Work instruction 1. Please list each different product or brand name in the Xbox music storage article that contains the word "Xbox".
Work instruction 2. Reproduce the Xbox music storage article word for word, starting with "A new report" and going on through "the report said.".
Work instruction 3. Carry on the Xbox music storage article after its last sentence.

*** Extract to read ***

A new report by China's LiveSino website uncovered some news that Xbox may be seeking to go into competition with Google Music in the near future. The company already has Xbox Music -- a streaming music platform, and Drive which is an online storage device. They may now be seeking to combine the two for an online storage platform through cloud.
The LiveSino website states that references to a OneDrive Music folder in source code files from Microsoft’s cloud-storage site could be preparing for an online storage locker for users. The files describe the new Music folder feature as a way to upload music files to OneDrive that can then be streamed to Xbox Music on various devices the report said.
"Meet your OneDrive Music folder. Upload your music files to this folder, so that you can play them via Xbox Music from any of your devices. You can also add files to this folder using the OneDrive app for your computer," the report translates.
Amazon and Google both offer music lockers that allow users to store content in the cloud and stream it to different devices. The Xbox Music and Xbox Drive currently are two separate applications that work apart from each other. The new source code that was discovered by the Chinese website could put some insight into Microsoft's plans for the future of Xbox online services.

*** End of Extract to read ***
*** Input data ***

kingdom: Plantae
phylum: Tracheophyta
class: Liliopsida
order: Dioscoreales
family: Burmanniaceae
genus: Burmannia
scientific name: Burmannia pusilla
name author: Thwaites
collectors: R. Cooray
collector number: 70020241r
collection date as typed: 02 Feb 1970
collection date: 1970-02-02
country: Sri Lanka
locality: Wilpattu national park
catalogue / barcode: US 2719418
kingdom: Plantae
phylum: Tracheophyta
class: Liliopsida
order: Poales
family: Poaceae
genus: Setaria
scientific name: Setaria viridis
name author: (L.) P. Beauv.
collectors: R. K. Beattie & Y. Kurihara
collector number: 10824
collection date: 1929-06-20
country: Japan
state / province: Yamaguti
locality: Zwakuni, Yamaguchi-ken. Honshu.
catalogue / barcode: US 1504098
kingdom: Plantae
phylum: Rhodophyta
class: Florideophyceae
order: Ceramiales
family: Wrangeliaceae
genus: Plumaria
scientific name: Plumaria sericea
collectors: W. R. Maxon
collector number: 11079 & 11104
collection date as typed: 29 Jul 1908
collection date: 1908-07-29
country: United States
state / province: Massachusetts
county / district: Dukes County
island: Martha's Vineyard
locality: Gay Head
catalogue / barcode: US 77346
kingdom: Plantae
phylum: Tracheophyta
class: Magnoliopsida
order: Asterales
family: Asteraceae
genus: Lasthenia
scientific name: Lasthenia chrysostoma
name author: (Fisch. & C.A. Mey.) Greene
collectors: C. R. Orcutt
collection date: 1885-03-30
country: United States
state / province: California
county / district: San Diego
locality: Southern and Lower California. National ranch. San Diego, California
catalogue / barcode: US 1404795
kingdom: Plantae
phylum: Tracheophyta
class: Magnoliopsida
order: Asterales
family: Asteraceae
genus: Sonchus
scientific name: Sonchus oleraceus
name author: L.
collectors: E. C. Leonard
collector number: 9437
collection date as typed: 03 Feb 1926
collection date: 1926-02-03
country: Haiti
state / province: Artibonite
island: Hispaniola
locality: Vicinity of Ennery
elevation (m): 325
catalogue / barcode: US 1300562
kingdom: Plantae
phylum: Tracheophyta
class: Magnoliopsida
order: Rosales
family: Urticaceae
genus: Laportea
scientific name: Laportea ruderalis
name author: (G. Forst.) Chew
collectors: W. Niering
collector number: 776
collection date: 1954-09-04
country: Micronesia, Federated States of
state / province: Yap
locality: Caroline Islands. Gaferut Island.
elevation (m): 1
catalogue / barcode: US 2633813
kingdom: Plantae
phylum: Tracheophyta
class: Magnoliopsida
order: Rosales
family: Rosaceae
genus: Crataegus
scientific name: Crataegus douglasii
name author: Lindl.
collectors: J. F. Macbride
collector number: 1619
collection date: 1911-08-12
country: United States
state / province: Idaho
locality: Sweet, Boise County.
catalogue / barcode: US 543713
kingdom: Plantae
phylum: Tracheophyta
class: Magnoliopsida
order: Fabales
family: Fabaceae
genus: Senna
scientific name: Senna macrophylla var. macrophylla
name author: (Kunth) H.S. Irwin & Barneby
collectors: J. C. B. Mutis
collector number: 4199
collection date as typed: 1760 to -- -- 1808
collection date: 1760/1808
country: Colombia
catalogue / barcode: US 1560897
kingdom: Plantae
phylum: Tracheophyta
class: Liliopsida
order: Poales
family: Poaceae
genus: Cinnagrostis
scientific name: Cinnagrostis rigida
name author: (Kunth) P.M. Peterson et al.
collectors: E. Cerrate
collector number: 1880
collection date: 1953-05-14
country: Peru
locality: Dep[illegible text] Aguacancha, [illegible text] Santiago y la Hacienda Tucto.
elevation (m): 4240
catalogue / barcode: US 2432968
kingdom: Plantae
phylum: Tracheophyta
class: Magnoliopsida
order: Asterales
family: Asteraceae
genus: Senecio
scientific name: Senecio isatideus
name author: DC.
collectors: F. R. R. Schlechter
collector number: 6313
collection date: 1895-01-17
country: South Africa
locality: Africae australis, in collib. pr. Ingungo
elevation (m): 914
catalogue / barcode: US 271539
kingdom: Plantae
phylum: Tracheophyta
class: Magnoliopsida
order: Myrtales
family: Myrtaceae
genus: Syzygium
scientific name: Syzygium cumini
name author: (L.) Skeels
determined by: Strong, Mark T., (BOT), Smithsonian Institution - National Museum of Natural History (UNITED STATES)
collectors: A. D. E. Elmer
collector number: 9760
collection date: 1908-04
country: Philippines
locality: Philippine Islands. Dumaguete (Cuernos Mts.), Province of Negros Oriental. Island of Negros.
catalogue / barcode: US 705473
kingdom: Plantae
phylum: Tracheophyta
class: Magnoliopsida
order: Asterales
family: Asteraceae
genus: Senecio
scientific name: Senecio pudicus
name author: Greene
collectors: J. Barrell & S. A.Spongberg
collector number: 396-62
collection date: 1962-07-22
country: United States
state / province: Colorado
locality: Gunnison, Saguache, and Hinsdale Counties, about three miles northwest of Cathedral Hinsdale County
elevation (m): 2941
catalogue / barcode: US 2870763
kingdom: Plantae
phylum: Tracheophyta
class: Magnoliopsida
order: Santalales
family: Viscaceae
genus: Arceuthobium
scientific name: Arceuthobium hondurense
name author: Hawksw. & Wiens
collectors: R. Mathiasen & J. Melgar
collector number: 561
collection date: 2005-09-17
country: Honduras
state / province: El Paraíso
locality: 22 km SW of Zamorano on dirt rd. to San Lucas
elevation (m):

*** End of Input data ***

Written reply 1. Xbox, Xbox Music, Xbox Drive

Written reply 2.
A new report by China's LiveSino website uncovered some news that Xbox may be seeking to go into competition with Google Music in the near future. The company already has Xbox Music -- a streaming music platform, and Drive which is an online storage device. They may now be seeking to combine the two for an online storage platform through cloud.
The LiveSino website states that references to a OneDrive Music folder in source code files from Microsoft’s cloud-storage site could be preparing for an online storage locker for users. The files describe the new Music folder feature as a way to upload music files to OneDrive that can then be streamed to Xbox Music on various devices the report said.

Written reply 3.
Microsoft has currently been upgrading its online services with Xbox music over the last several months. It has given users more free range with products by allowing iOS users and Android users to access offline support, along with adding features on its Windows test site as what could be thought of as a precursor to rolling out a full-fledged version of the program at a later date.
Microsoft is staying quiet on its plans for introducing a new music storage system to the public. A Microsoft spokesperson told CNET in an emailed statement that the company is "always working to improve and enhance Xbox Music through new features and services." The spokesperson added that the company has "nothing to announce at this time."